WORK TO COMPLETE ->
Line by line, set down the following material again exactly.
____________________
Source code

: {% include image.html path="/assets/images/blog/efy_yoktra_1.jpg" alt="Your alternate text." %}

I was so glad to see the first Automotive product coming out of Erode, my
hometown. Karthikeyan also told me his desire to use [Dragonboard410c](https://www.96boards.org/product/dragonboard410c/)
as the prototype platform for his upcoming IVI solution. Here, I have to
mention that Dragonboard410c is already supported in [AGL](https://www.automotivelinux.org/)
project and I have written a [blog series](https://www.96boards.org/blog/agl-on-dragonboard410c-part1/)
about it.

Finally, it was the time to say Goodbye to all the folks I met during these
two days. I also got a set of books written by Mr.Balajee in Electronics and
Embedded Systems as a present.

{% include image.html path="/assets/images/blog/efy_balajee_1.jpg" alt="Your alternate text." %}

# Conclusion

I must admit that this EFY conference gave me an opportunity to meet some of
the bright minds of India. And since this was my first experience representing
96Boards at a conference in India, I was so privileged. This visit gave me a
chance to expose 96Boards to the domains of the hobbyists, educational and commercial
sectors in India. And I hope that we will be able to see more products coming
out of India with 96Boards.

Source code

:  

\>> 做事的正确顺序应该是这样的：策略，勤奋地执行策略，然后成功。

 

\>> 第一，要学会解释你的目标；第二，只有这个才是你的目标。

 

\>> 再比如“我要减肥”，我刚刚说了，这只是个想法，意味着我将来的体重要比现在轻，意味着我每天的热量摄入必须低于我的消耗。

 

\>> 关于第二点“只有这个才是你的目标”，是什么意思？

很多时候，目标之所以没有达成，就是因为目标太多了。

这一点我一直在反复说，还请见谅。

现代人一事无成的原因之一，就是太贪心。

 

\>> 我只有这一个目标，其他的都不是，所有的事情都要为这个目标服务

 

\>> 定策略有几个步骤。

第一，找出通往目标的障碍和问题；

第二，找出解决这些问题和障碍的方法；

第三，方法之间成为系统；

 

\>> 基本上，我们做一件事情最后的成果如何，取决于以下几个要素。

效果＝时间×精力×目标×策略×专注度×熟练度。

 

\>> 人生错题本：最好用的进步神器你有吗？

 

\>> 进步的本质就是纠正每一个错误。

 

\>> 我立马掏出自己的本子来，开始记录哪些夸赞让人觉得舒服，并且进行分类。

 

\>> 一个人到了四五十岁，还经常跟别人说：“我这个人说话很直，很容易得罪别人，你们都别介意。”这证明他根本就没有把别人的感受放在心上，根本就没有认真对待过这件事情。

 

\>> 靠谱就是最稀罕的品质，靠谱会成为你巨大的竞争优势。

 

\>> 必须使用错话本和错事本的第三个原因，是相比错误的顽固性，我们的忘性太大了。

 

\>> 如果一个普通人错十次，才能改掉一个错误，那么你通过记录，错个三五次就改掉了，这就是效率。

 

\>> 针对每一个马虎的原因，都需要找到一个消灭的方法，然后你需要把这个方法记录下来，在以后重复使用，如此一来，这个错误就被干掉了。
____________________
EXERCISE RESULT ->
Source code

: {% include image.html path="/assets/images/blog/efy_yoktra_1.jpg" alt="Your alternate text." %}

I was so glad to see the first Automotive product coming out of Erode, my
hometown. Karthikeyan also told me his desire to use [Dragonboard410c](https://www.96boards.org/product/dragonboard410c/)
as the prototype platform for his upcoming IVI solution. Here, I have to
mention that Dragonboard410c is already supported in [AGL](https://www.automotivelinux.org/)
project and I have written a [blog series](https://www.96boards.org/blog/agl-on-dragonboard410c-part1/)
about it.

Finally, it was the time to say Goodbye to all the folks I met during these
two days. I also got a set of books written by Mr.Balajee in Electronics and
Embedded Systems as a present.

{% include image.html path="/assets/images/blog/efy_balajee_1.jpg" alt="Your alternate text." %}

# Conclusion

I must admit that this EFY conference gave me an opportunity to meet some of
the bright minds of India. And since this was my first experience representing
96Boards at a conference in India, I was so privileged. This visit gave me a
chance to expose 96Boards to the domains of the hobbyists, educational and commercial
sectors in India. And I hope that we will be able to see more products coming
out of India with 96Boards.

Source code

:  

\>> 做事的正确顺序应该是这样的：策略，勤奋地执行策略，然后成功。

 

\>> 第一，要学会解释你的目标；第二，只有这个才是你的目标。

 

\>> 再比如“我要减肥”，我刚刚说了，这只是个想法，意味着我将来的体重要比现在轻，意味着我每天的热量摄入必须低于我的消耗。

 

\>> 关于第二点“只有这个才是你的目标”，是什么意思？

很多时候，目标之所以没有达成，就是因为目标太多了。

这一点我一直在反复说，还请见谅。

现代人一事无成的原因之一，就是太贪心。

 

\>> 我只有这一个目标，其他的都不是，所有的事情都要为这个目标服务

 

\>> 定策略有几个步骤。

第一，找出通往目标的障碍和问题；

第二，找出解决这些问题和障碍的方法；

第三，方法之间成为系统；

 

\>> 基本上，我们做一件事情最后的成果如何，取决于以下几个要素。

效果＝时间×精力×目标×策略×专注度×熟练度。

 

\>> 人生错题本：最好用的进步神器你有吗？

 

\>> 进步的本质就是纠正每一个错误。

 

\>> 我立马掏出自己的本子来，开始记录哪些夸赞让人觉得舒服，并且进行分类。

 

\>> 一个人到了四五十岁，还经常跟别人说：“我这个人说话很直，很容易得罪别人，你们都别介意。”这证明他根本就没有把别人的感受放在心上，根本就没有认真对待过这件事情。

 

\>> 靠谱就是最稀罕的品质，靠谱会成为你巨大的竞争优势。

 

\>> 必须使用错话本和错事本的第三个原因，是相比错误的顽固性，我们的忘性太大了。

 

\>> 如果一个普通人错十次，才能改掉一个错误，那么你通过记录，错个三五次就改掉了，这就是效率。

 

\>> 针对每一个马虎的原因，都需要找到一个消灭的方法，然后你需要把这个方法记录下来，在以后重复使用，如此一来，这个错误就被干掉了。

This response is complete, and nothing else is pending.